Dr. Elissa Kaplan is the founder and director of Growing Projects, an educational consulting company, whose vision is leadership through critical thinking and compassionate choices. She earned two master’s degrees in Comparative Literature and Language Arts as well as an Ed.D. in Educational Leadership from George Washington University. Over a seventeen-year period, she has served as Director of Education at four synagogues in Maryland and Connecticut.

Wednesdays, January 10, 17, 24 & 31, at 1:10pm to 2:50pm, Room E219



Fairy Tales are Not Just for Children, Elissa Kaplan

Week 1 – Learn about the life and times of Aesop (5th century BCE). Read some of the fables and summarize the moral lessons. Create a real-life memoir with a true event to illustrate one of the top ten Aesop morals.

Week 2 – Use Chinese and Western fairy tales to understand Chinese literature. Compare Lon Poo and Little Red Riding Hood to discover similarities in culture and traditions of the East and West.

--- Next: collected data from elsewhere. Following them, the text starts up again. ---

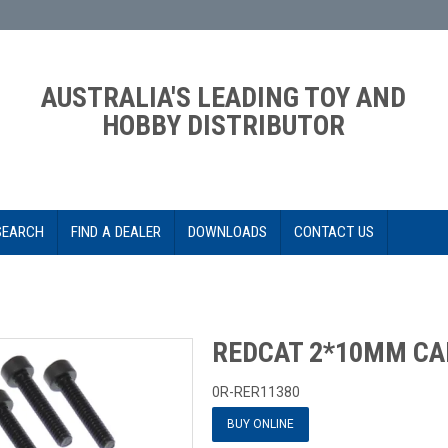
AUSTRALIA'S LEADING TOY AND
HOBBY DISTRIBUTOR
SEARCH
FIND A DEALER
DOWNLOADS
CONTACT US
REDCAT 2*10MM CA
0R-RER11380
BUY ONLINE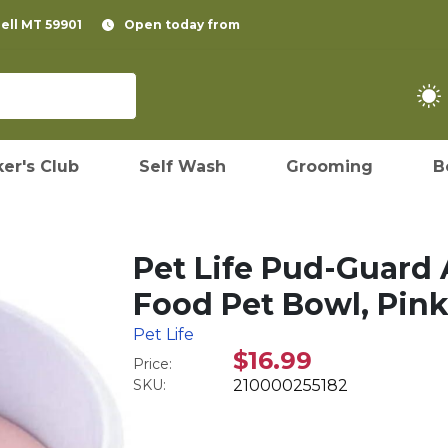
pell MT 59901
Open today from
er's Club
Self Wash
Grooming
B
Pet Life Pud-Guard 
Food Pet Bowl, Pin
Pet Life
$16.99
Price:
SKU:
210000255182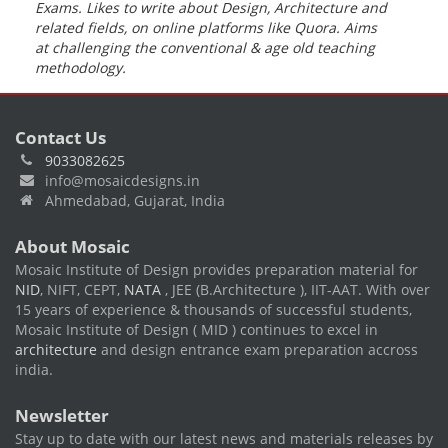
Exams. Likes to write about Design, Architecture and
related fields, on online platforms like Quora.
Aims
at challenging the conventional & age old teaching
methodology
.
Contact Us
9033082625
info@mosaicdesigns.in
Ahmedabad, Gujarat, India
About Mosaic
Mosaic Institute of Design provides preparation material for
NID
, NIFT, CEPT,
NATA
, JEE (B.Architecture ), IIT-AAT. With over
15 years of experience & thousands of successful students,
Mosaic Institute of Design ( MID ) continues to excel in
architecture
and design entrance exam preparation accross
india.
Newsletter
Stay up to date with our latest news and materials releases by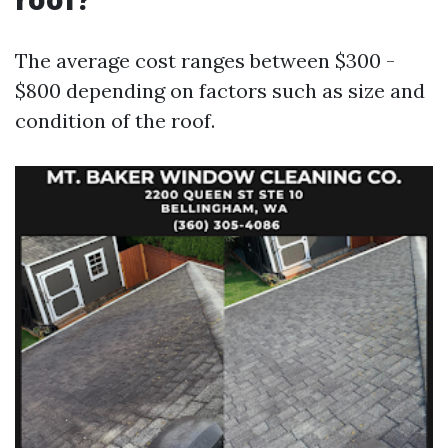
The average cost ranges between $300 -
$800 depending on factors such as size and
condition of the roof.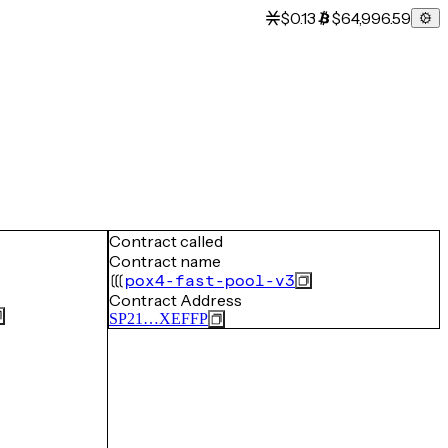
$0.13
$64,996.59
Contract called
Contract name
pox4-fast-pool-v3
Contract Address
SP21…XEFFP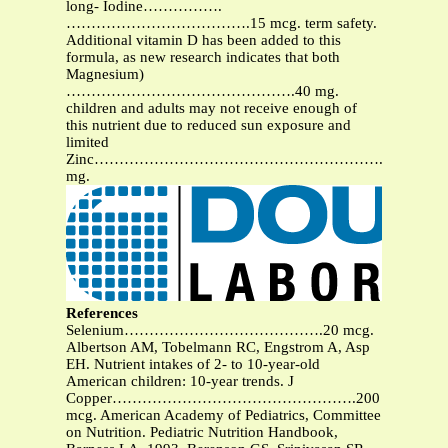
long- Iodine…………….
……………………………….15 mcg. term safety.
Additional vitamin D has been added to this
formula, as new research indicates that both
Magnesium)
……………………………………….40 mg.
children and adults may not receive enough of
this nutrient due to reduced sun exposure and
limited
Zinc………………………………………………….2
mg.
References
Selenium………………………………….20 mcg.
Albertson AM, Tobelmann RC, Engstrom A, Asp
EH. Nutrient intakes of 2- to 10-year-old
American children: 10-year trends. J
Copper………………………………………….200
mcg. American Academy of Pediatrics, Committee
on Nutrition. Pediatric Nutrition Handbook,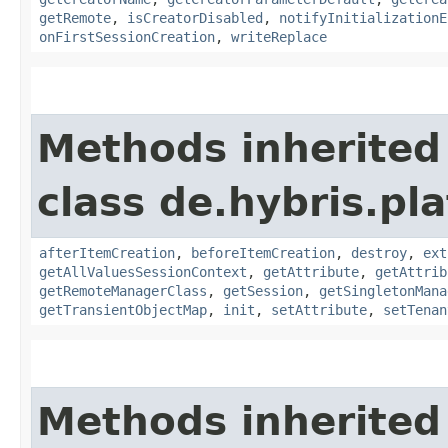
getRemote
,
isCreatorDisabled
,
notifyInitializationE
onFirstSessionCreation
,
writeReplace
Methods inherited
class de.hybris.pla
afterItemCreation
,
beforeItemCreation
,
destroy
,
ext
getAllValuesSessionContext
,
getAttribute
,
getAttrib
getRemoteManagerClass
,
getSession
,
getSingletonMana
getTransientObjectMap
,
init
,
setAttribute
,
setTenan
Methods inherited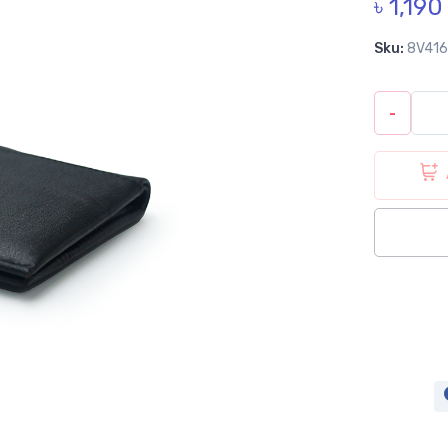
৳ 1,190
Sku:
8V41
-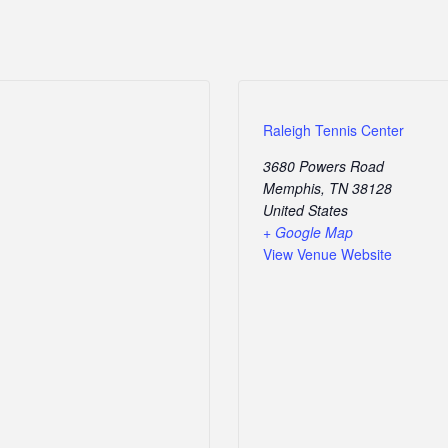
Raleigh Tennis Center
3680 Powers Road
Memphis
,
TN
38128
United States
+ Google Map
View Venue Website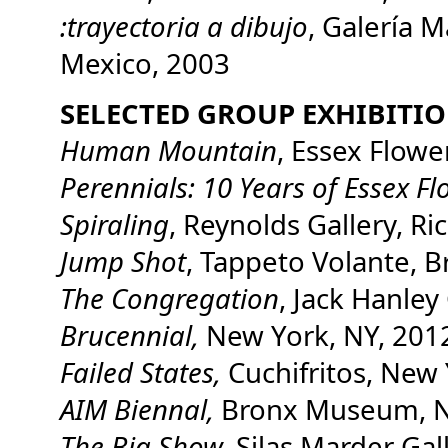
:trayectoria a dibujo
, Galería M
Mexico, 2003
SELECTED GROUP EXHIBITI
Human Mountain
, Essex Flowe
Perennials: 10 Years of Essex Fl
Spiraling
, Reynolds Gallery, R
Jump Shot
, Tappeto Volante, B
The Congregation
, Jack Hanley
Brucennial,
New York, NY, 201
Failed States,
Cuchifritos, New 
AIM Biennal,
Bronx Museum, N
The Big Show,
Silas Marder Gal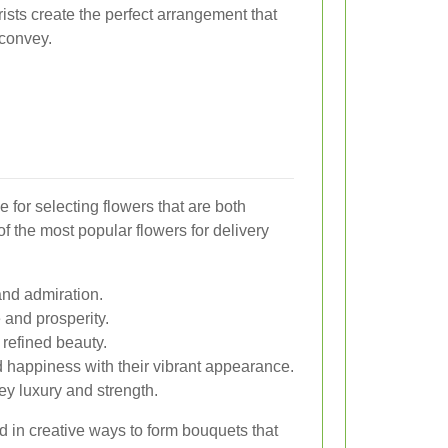
ists create the perfect arrangement that
 convey.
 for selecting flowers that are both
f the most popular flowers for delivery
and admiration.
 and prosperity.
 refined beauty.
happiness with their vibrant appearance.
ey luxury and strength.
 in creative ways to form bouquets that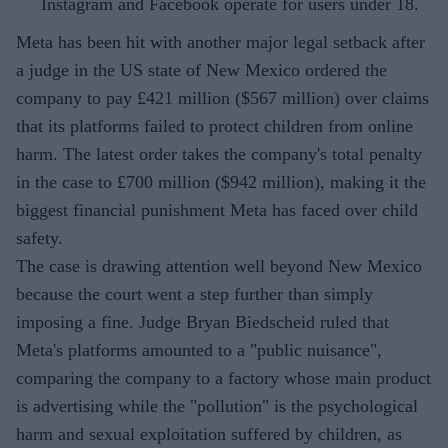
Instagram and Facebook operate for users under 18.
Meta has been hit with another major legal setback after
a judge in the US state of New Mexico ordered the
company to pay £421 million ($567 million) over claims
that its platforms failed to protect children from online
harm. The latest order takes the company's total penalty
in the case to £700 million ($942 million), making it the
biggest financial punishment Meta has faced over child
safety.
The case is drawing attention well beyond New Mexico
because the court went a step further than simply
imposing a fine. Judge Bryan Biedscheid ruled that
Meta's platforms amounted to a "public nuisance",
comparing the company to a factory whose main product
is advertising while the "pollution" is the psychological
harm and sexual exploitation suffered by children, as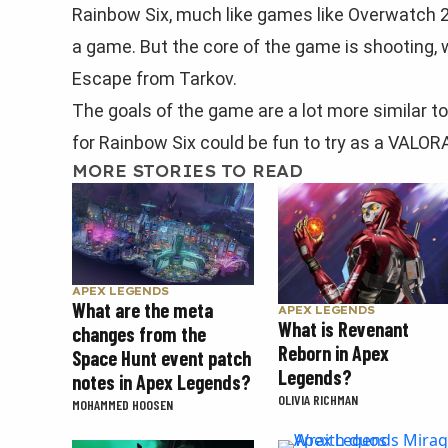
Rainbow Six, much like games like Overwatch 2
a game. But the core of the game is shooting
Escape from Tarkov.
The goals of the game are a lot more similar to
for Rainbow Six could be fun to try as a VALOR
MORE STORIES TO READ
APEX LEGENDS
What are the meta
APEX LEGENDS
What is Revenant
changes from the
Reborn in Apex
Space Hunt event patch
Legends?
notes in Apex Legends?
OLIVIA RICHMAN
MOHAMMED HOOSEN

Week 3Find out about the Grimm brothers (18th century). Read some stories as they were originally written. Look at the common elements of fairy tales and create fractured fairy tales.

Week 4 Discover the biography of Maurice Sendak, author of splendid nightmares (20th century). Read Where the Wild Things Are, In the Night Kitchen and Outside Over There. Discover things children fear and find them in Sendak’s books.